The QCGN has repeatedly spoken out against the bill, asserting that its use of the notwithstanding clause creates a “rights-free zone” in the province.

At the Jan. 20 panel, Senator Joan Fraser, former senator and La Presse editorialist André Pratte and left-wing independent journalist Christopher Curtis of The Rover, none of whom are directly affiliated with the QCGN, shared their reflections on the proposed legislation.

Curtis emphasized the necessity of acknowledging that French is the common language of Quebec and that it is in a precarious position in North America. However, he said he didn’t believe the bill could seriously address the vitality of French without infringing on citizens’ rights.

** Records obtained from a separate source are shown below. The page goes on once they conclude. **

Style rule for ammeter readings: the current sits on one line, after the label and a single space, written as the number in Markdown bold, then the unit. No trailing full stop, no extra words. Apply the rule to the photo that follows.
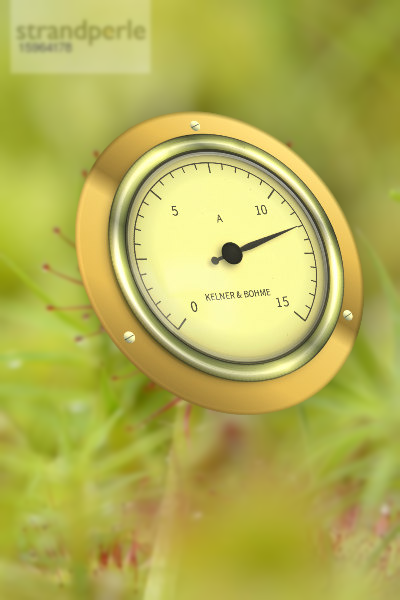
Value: **11.5** A
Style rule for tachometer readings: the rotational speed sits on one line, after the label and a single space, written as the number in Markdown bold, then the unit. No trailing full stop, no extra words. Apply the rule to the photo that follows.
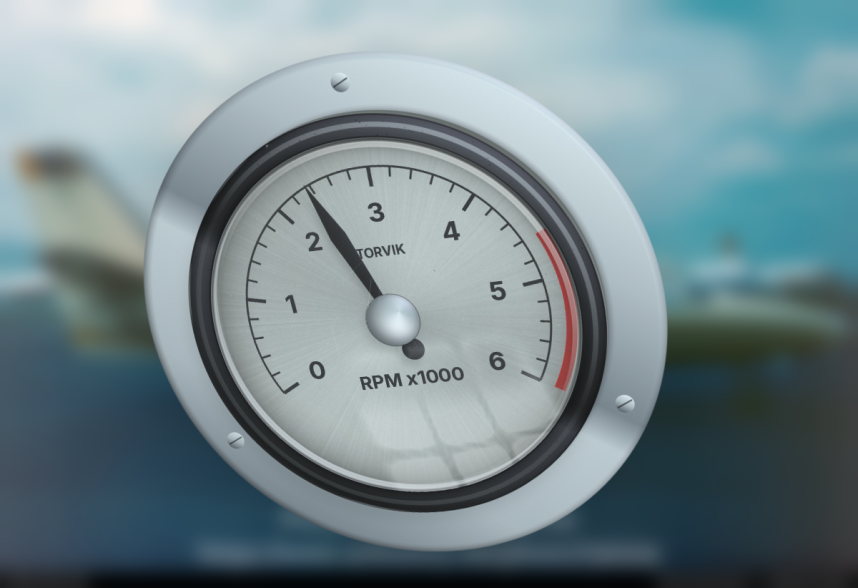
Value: **2400** rpm
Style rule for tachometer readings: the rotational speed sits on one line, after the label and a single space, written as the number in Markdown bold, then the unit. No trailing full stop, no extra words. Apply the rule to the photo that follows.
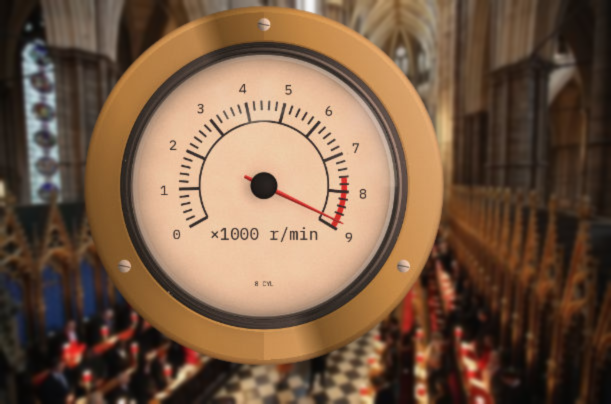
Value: **8800** rpm
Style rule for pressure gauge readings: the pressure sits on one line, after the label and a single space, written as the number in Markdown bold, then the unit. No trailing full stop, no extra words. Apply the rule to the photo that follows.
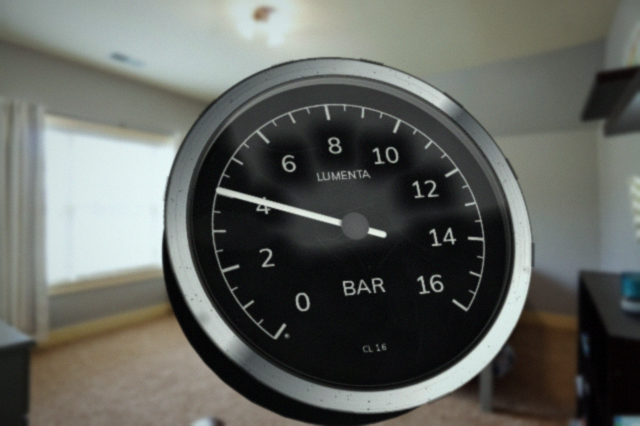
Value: **4** bar
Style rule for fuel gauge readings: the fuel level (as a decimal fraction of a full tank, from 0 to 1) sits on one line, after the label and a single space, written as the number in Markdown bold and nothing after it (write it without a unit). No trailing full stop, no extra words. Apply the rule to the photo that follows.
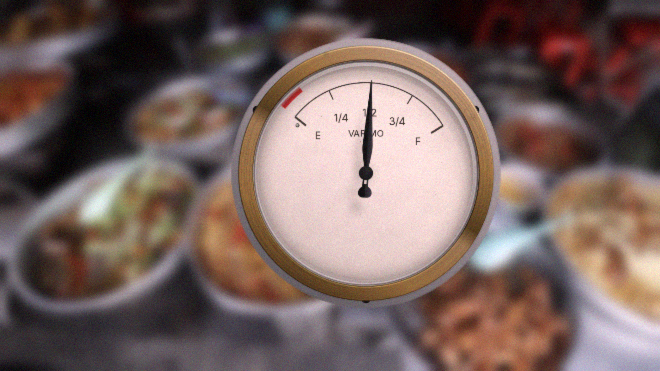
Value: **0.5**
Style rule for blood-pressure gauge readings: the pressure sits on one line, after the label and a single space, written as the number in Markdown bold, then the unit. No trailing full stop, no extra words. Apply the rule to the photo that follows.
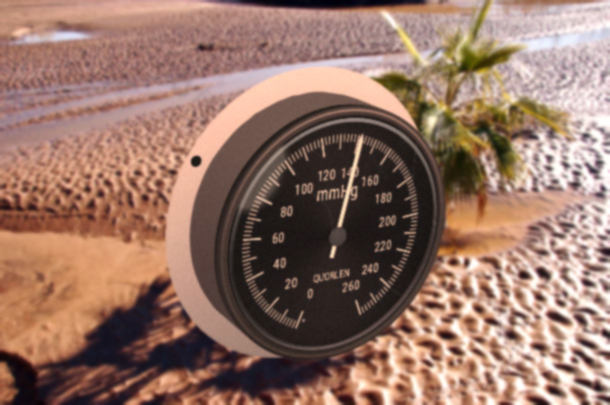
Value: **140** mmHg
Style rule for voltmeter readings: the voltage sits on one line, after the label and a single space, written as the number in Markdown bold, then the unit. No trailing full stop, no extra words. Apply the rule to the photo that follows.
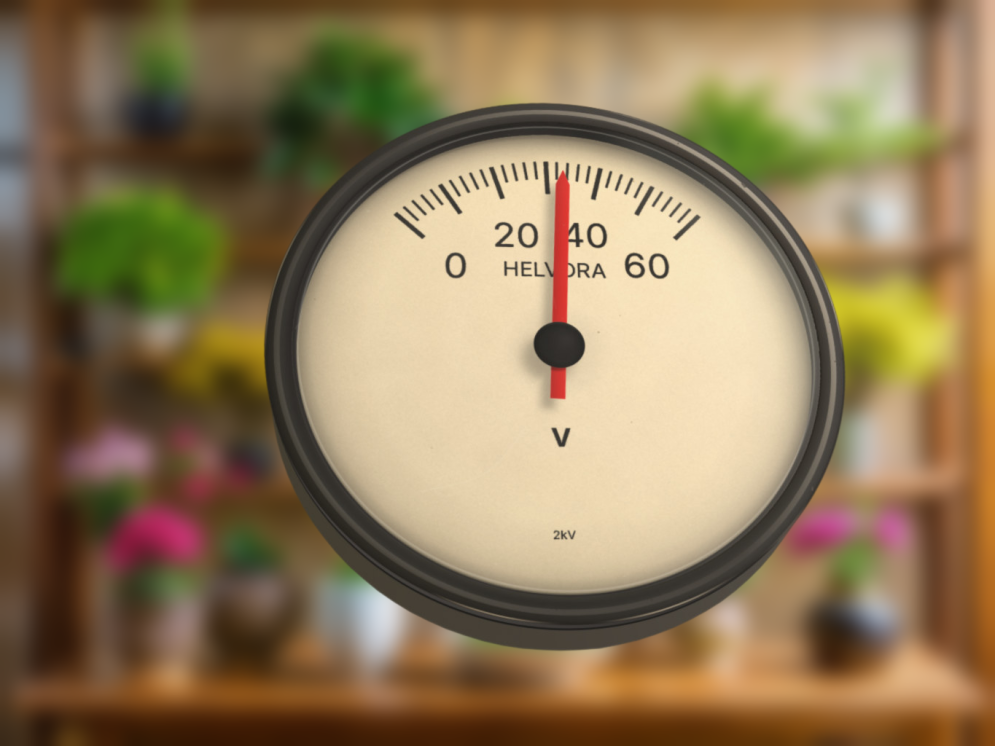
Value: **33** V
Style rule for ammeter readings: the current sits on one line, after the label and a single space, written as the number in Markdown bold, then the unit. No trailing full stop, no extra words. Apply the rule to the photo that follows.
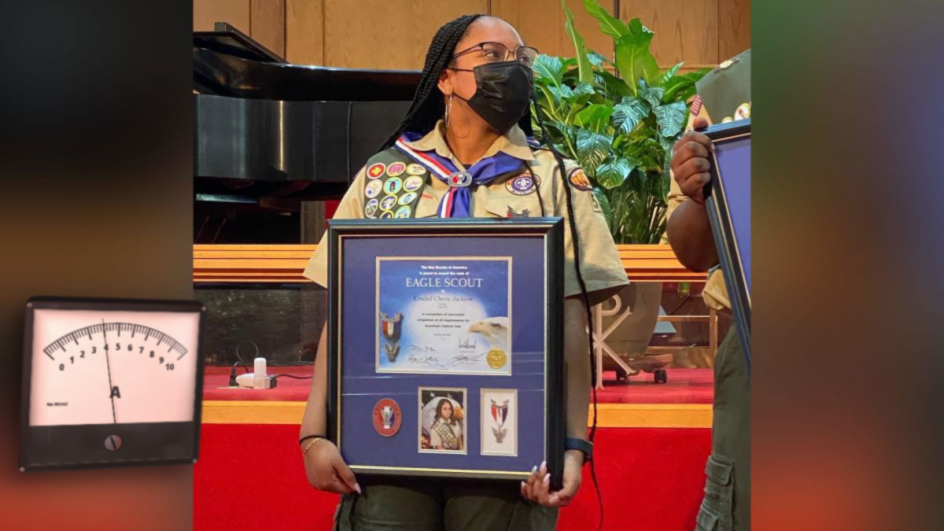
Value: **4** A
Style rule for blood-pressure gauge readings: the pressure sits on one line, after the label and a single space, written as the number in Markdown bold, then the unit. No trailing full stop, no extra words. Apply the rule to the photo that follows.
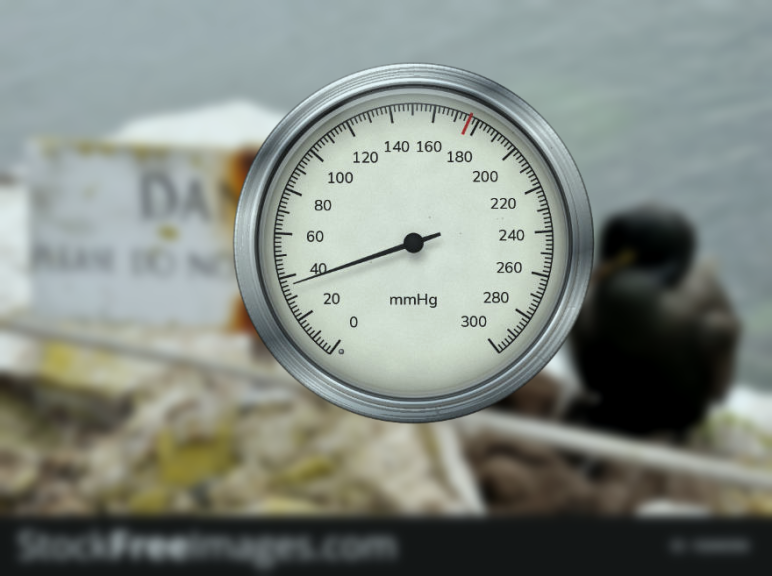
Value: **36** mmHg
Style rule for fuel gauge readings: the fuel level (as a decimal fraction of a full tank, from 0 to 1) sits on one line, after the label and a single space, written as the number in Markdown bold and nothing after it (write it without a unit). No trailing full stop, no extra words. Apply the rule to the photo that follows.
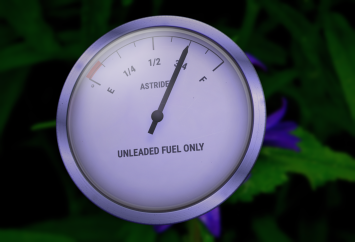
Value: **0.75**
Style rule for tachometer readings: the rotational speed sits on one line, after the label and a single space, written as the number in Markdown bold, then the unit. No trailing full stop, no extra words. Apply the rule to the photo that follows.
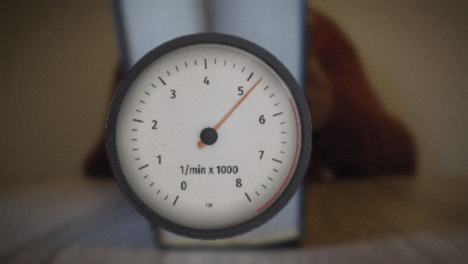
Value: **5200** rpm
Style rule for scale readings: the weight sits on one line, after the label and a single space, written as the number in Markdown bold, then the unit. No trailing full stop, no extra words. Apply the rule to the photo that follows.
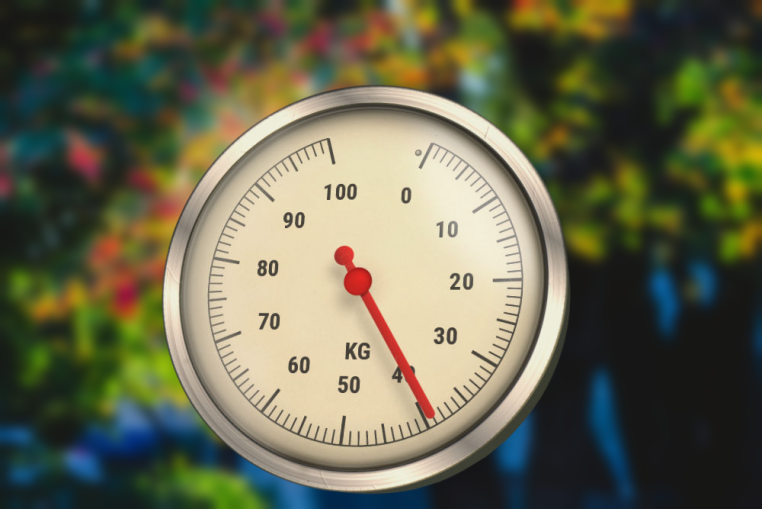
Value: **39** kg
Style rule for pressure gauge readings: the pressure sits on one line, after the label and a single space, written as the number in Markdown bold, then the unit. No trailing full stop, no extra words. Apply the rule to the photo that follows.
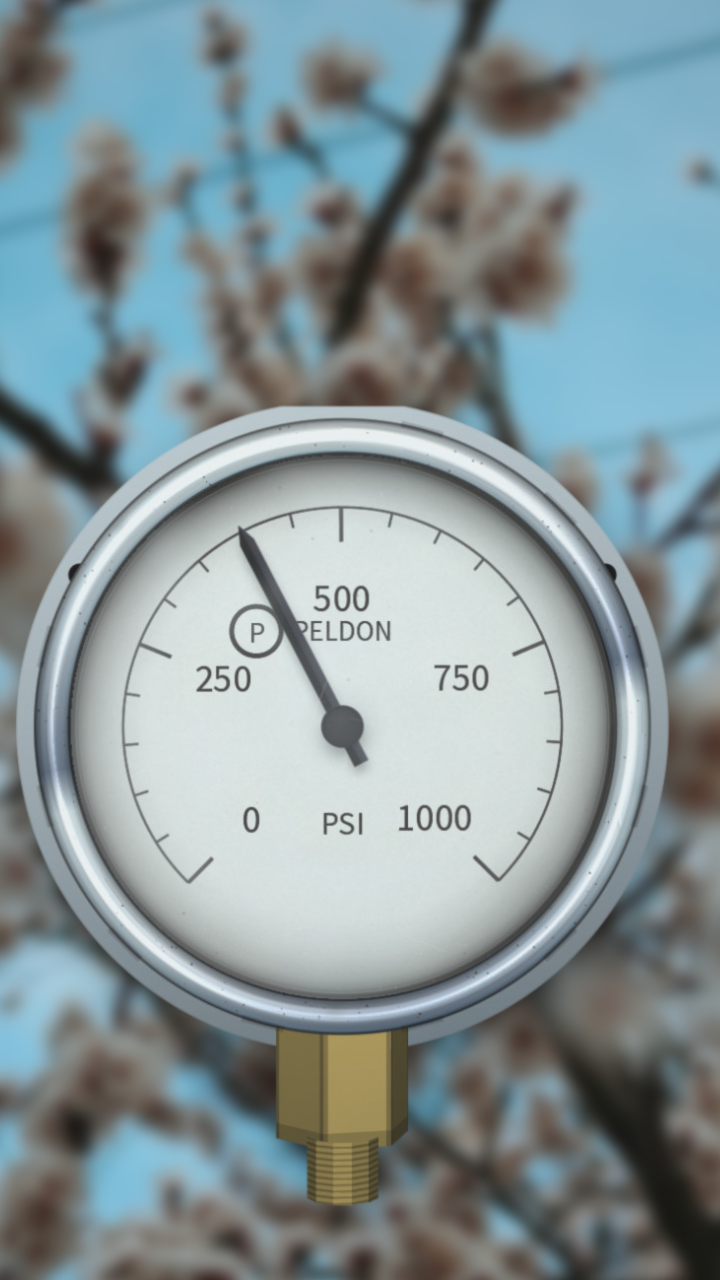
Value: **400** psi
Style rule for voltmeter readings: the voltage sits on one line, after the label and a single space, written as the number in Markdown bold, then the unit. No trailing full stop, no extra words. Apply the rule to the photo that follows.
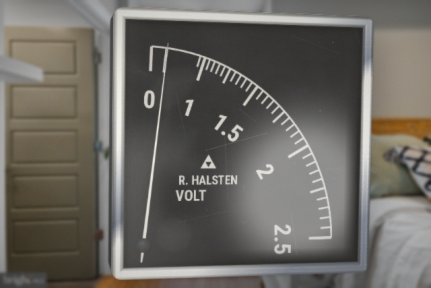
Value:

“Like a lot of things that this government does, it strikes me as more political than anything else,” he said.  “There’s a lot of stick and not a lot of carrot, whether it’s warrantless searches of people’s workplaces… or whether it’s fines that could put a business out of business.”

“Maybe I’m a dreamer, but I’d like to see something more like a summit on the future of French in Canada…where you would encourage people to live in French rather than introducing punitive measures,” said Curtis, an anglophone who rose to provincewide prominence with his dispatches from the Parti Québecois campaign bus in 2018. “If we focus on incentivizing rather than punishing, then we’re working toward a solution.” He raised concerns about potential implications of the bill for the health care and justice systems, and its future effect on elderly or vulnerable English speakers.

“This entire conversation is one colonial power speaking to another, and none of it involves protecting Indigenous languages,” Curtis added.

Pratte acknowledged that as a francophone public figure with deep roots in the province who openly opposed Bill 96 and Bill 21, he was in the minority. “The French language does need legislative protection in Quebec…and a few of the measures in Bill 96 could be helpful in that regard,” he said. “What I find the most worrisome is that it represents the most wide-ranging [use of the] notwithstanding clause in Quebec history.” The clause “ties the court’s hands” in the vast majority of potential court challenges,” he added. Bills 21 and 96 “show the real risks of the notwithstanding clause when the majority of the population of the province is either indifferent to the suppression of minority rights or even worse, in favour of it,” he said. “The door is then open to legal discrimination against minorities.”

He also observes that the bill, which would restrict access to English-language CEGEPs and discourage English as a hiring requirement, would “lead to fewer Quebecers learning English” and have consequences for Quebec’s place in the global economy.

“The huge majority of [this bill] will not change one iota the situation of French in Quebec, but will infringe…not only anglophones’ fundamental rights, but those of all Quebecers,” he concluded.

Curtis called on the community to “mobilize, organize and enlist allies” in the francophone community  to continue raising questions about the bill. “Young Quebecers are not afraid of the English language. They want to learn it because they…want to be able to work anywhere in the world. And the same for religious signs. They’ve been to school with people from all sorts of cultures and religions, and they have…an experience that is so different from the ones that their parents and especially their grandparents had. Organizing and finding allies is the only way to make someone pay a political price for this, which seems to be the only thing the government understands.”